Excerpted passage below:
Mean interrater agreement between human sleep scorers across subjects and stages can vary significantly. For example, in Ref. 24 the consensus agreement among three experts was between 60 and 80%. It would therefore be desirable that the difference in the performance of an automated scoring algorithm across scorers is not significant (i.e., that the algorithm does not overfit to a specific expert’s scoring style). Each recording in our dataset was scored by one of six different experts. In total there are 27 recordings scored by a single expert (expert C), and 12 recordings scored by all other five experts combined. The number of recordings per expert was not sufficiently large to perform a formal statistical test to assess the significance of differences in scoring performance across experts. Both the mean \(F_1\)-score for the recordings scored by expert C and the mean \(F_1\)-score for the recordings scored by any of the other experts were between 83–84%. Both values are close to each other and the overall \(F_1\)-score. In our future work we aim to work with datasets that either, preferably, are scored using consensus agreement or, alternatively, contain a larger number of recordings per expert.

For different pathologies that are related with sleep disorders, there are different sleep stages that are relatively more important for distinguishing them from normal sleep. For instance, to distinguish normal sleep from sleep in patients with depression stages R and N3 are relatively more important than other stages (see for example21). Common measures of sleep quality, include sleep efficiency, wake after sleep onset and sleep latency,23 , p. 226 for all of which detection of stage W is essential. Different drugs are associated with effects in all non-R sleep stages N1, N2 and N3.23 , p. 9 Excessive daytime sleepiness and sudden-onset sleep (sudden W to N2 transition) are present in Parkinson’s disease,10 and detection of stages N1 and N2 are particularly important for those. These examples indicate the broad range of sleep architecture aspects that need to be targeted across different pathologies. Therefore, the accurate scoring of the entire sleep architecture would be beneficial for a wide range of biomedical applications.
End of Excerpted passage.
Listed records below:
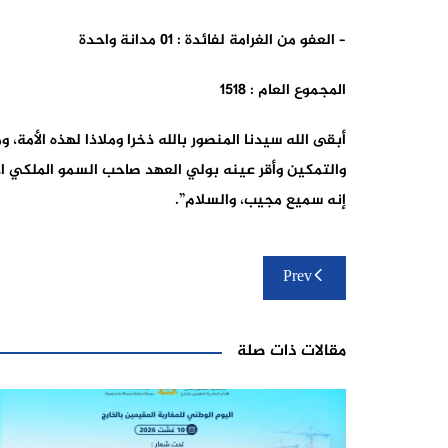
– العفو من الغرامة لفائدة : 01 مدانة واحدة
المجموع العام : 1518
أبقى الله سيدنا المنصور بالله ذخرا وملاذا لهذه الأمة، و
والتمكين وأقر عينه بولي العهد صاحب السمو الملكي الأم
إنه سميع مجيب، والسلام”.
تصفّح
Prev
المقالات
مقالات ذات صلة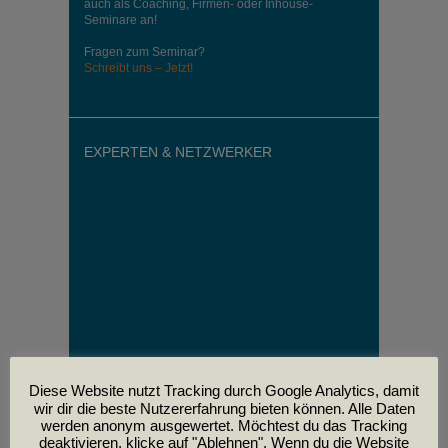
auch als Coaching, Firmen- oder Inhouse-
Seminare an!
Fragen zum Seminar?
Schreibt uns – Jetzt!
EXPERTEN & NETZWERKER
Diese Website nutzt Tracking durch Google Analytics, damit
wir dir die beste Nutzererfahrung bieten können. Alle Daten
werden anonym ausgewertet. Möchtest du das Tracking
deaktivieren, klicke auf "Ablehnen". Wenn du die Website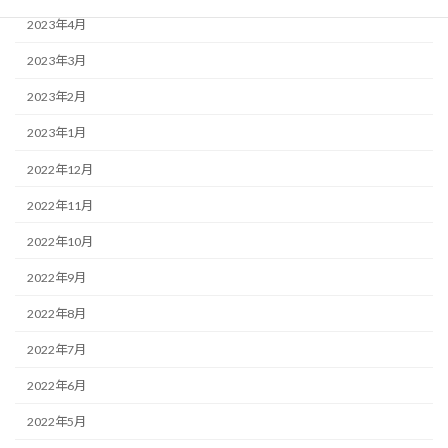
2023年4月
2023年3月
2023年2月
2023年1月
2022年12月
2022年11月
2022年10月
2022年9月
2022年8月
2022年7月
2022年6月
2022年5月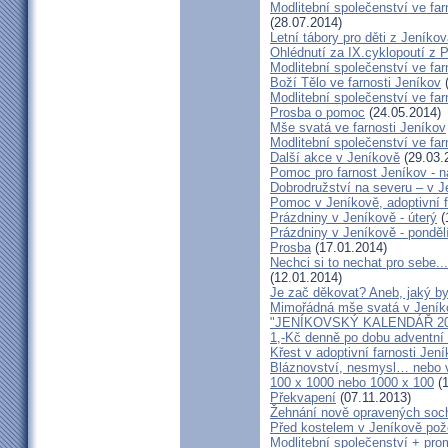
Modlitební společenství ve far
(28.07.2014)
Letní tábory pro děti z Jeníko
Ohlédnutí za IX.cyklopoutí z 
Modlitební společenství ve far
Boží Tělo ve farnosti Jeníkov
(
Modlitební společenství ve far
Prosba o pomoc
(24.05.2014)
Mše svatá ve farnosti Jeníkov
Modlitební společenství ve f
Další akce v Jeníkově
(29.03.
Pomoc pro farnost Jeníkov - 
Dobrodružství na severu – v 
Pomoc v Jeníkově, adoptivní 
Prázdniny v Jeníkově - úterý
(
Prázdniny v Jeníkově - ponděl
Prosba
(17.01.2014)
Nechci si to nechat pro sebe..
(12.01.2014)
Je zač děkovat? Aneb, jaký by
Mimořádná mše svatá v Jeník
"JENÍKOVSKÝ KALENDÁŘ 20
1,-Kč denně po dobu adventní
Křest v adoptivní farnosti Jen
Bláznovství, nesmysl… nebo v
100 x 1000 nebo 1000 x 100
(1
Překvapení
(07.11.2013)
Žehnání nově opravených soch
Před kostelem v Jeníkově po
Modlitební společenství + prom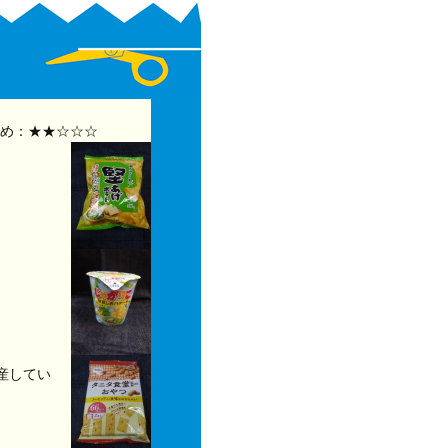
め：★★☆☆☆
産してい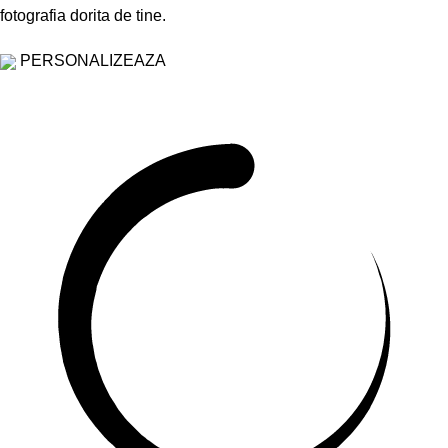
fotografia dorita de tine.
PERSONALIZEAZA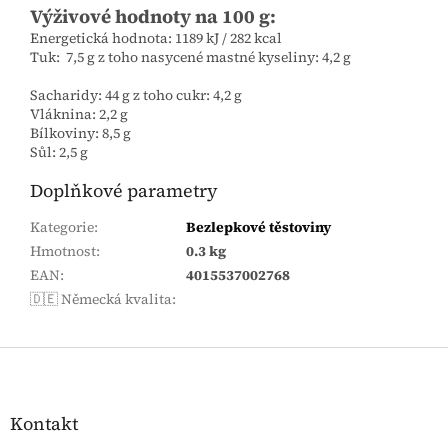
Výživové hodnoty na 100 g:
Energetická hodnota: 1189 kJ / 282 kcal
Tuk: 7,5 g z toho nasycené mastné kyseliny: 4,2 g
Sacharidy: 44 g z toho cukr: 4,2 g
Vláknina: 2,2 g
Bílkoviny: 8,5 g
Sůl: 2,5 g
Doplňkové parametry
Kategorie
:
Bezlepkové těstoviny
Hmotnost
:
0.3 kg
EAN
:
4015537002768
🇩🇪 Německá kvalita
:
Zápatí
Kontakt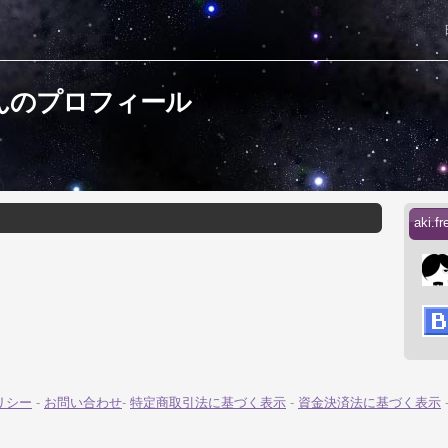
omさんのプロフィール
aki
リシー
-
お問い合わせ
-
特定商取引法に基づく表示
-
資金決済法に基づく表示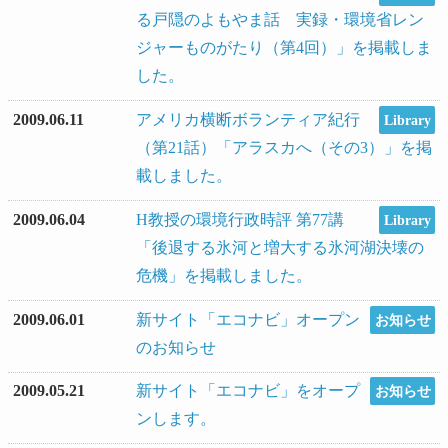
る戸隠のよもやま話 実録・環境省レン
ジャーものがたり（第4回）」を掲載しま
した。
2009.06.11
アメリカ横断ボランティア紀行
Library
（第21話）「アラスカへ（その3）」を掲
載しました。
2009.06.04
H教授の環境行政時評 第77講
Library
「後退する氷河と増大する氷河湖決壊の
危機」を掲載しました。
2009.06.01
新サイト「エコナビ」オープン
お知らせ
のお知らせ
2009.05.21
新サイト「エコナビ」をオープ
お知らせ
ンします。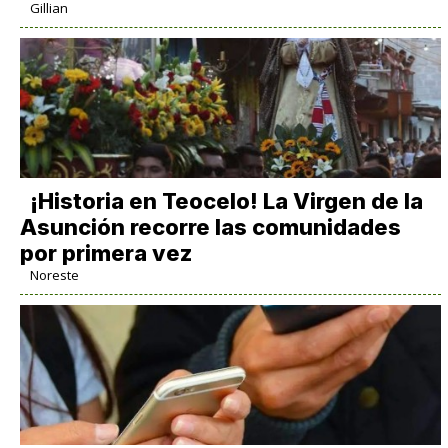
Gillian
​¡Historia en Teocelo! La Virgen de la
Asunción recorre las comunidades
por primera vez
Noreste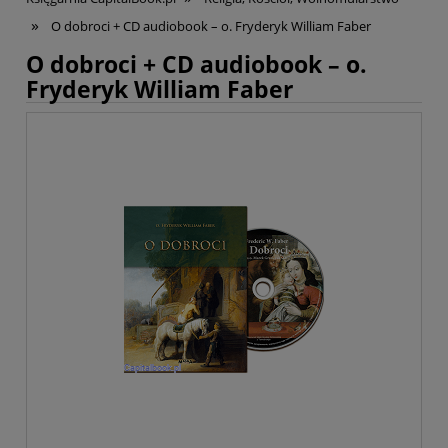
»
O dobroci + CD audiobook – o. Fryderyk William Faber
O dobroci + CD audiobook – o.
Fryderyk William Faber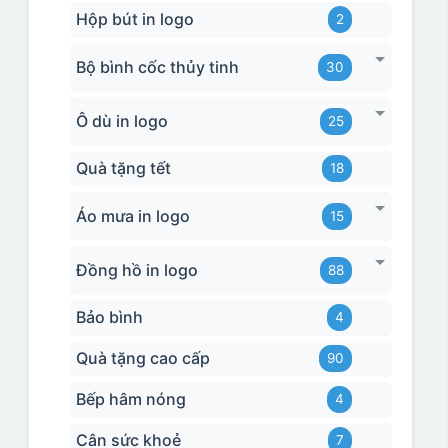
Hộp bút in logo
2
Bộ bình cốc thủy tinh
30
Ô dù in logo
25
Quà tặng tết
18
Áo mưa in logo
15
Đồng hồ in logo
88
Bảo bình
4
Quà tặng cao cấp
90
Bếp hâm nóng
4
Cân sức khoẻ
7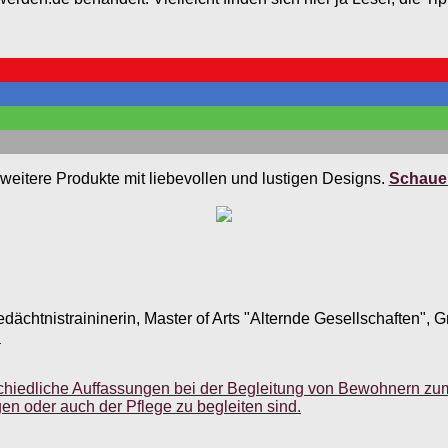
weitere Produkte mit liebevollen und lustigen Designs.
Schauen
edächtnistraininerin, Master of Arts "Alternde Gesellschaften",
.
chiedliche Auffassungen bei der Begleitung von Bewohnern zum 
en oder auch der Pflege zu begleiten sind.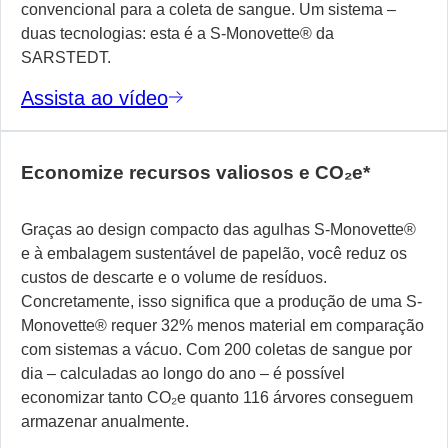
convencional para a coleta de sangue. Um sistema –
duas tecnologias: esta é a S-Monovette
®
da
SARSTEDT.
Assista ao vídeo
Economize recursos valiosos e CO₂e*
Graças ao design compacto das agulhas S-Monovette®
e à embalagem sustentável de papelão, você reduz os
custos de descarte e o volume de resíduos.
Concretamente, isso significa que a produção de uma S-
Monovette® requer 32% menos material em comparação
com sistemas a vácuo. Com 200 coletas de sangue por
dia – calculadas ao longo do ano – é possível
economizar tanto CO₂e quanto 116 árvores conseguem
armazenar anualmente.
End of Listed records.
## Your tasks
1 – Please decide whether each statement agrees with the sleep-scoring passage, answering yes or no and quoting the deciding words from it. (a) Expert C scored more recordings than the other five experts combined. (b) A formal statistical test showed no significant difference in scoring performance across experts. (c) Detecting stage W is essential for common measures of sleep quality.
2 – Answer these questions from the sleep-scoring passage.
(a) In Ref. 24, what was the range of consensus agreement among three experts?
(b) How many different experts scored the recordings in the dataset?
(c) Which two stages are relatively more important for telling normal sleep apart from sleep in patients with depression?

## Responses in order
1 –
(a) Yes: "In total there are 27 recordings scored by a single expert (expert C), and 12 recordings scored by all other five experts combined."
(b) No: "The number of recordings per expert was not sufficiently large to perform a formal statistical test to assess the significance of differences in scoring performance across experts."
(c) Yes: "for all of which detection of stage W is essential"

2 –
(a) Between 60 and 80%
(b) Six
(c) Stages R and N3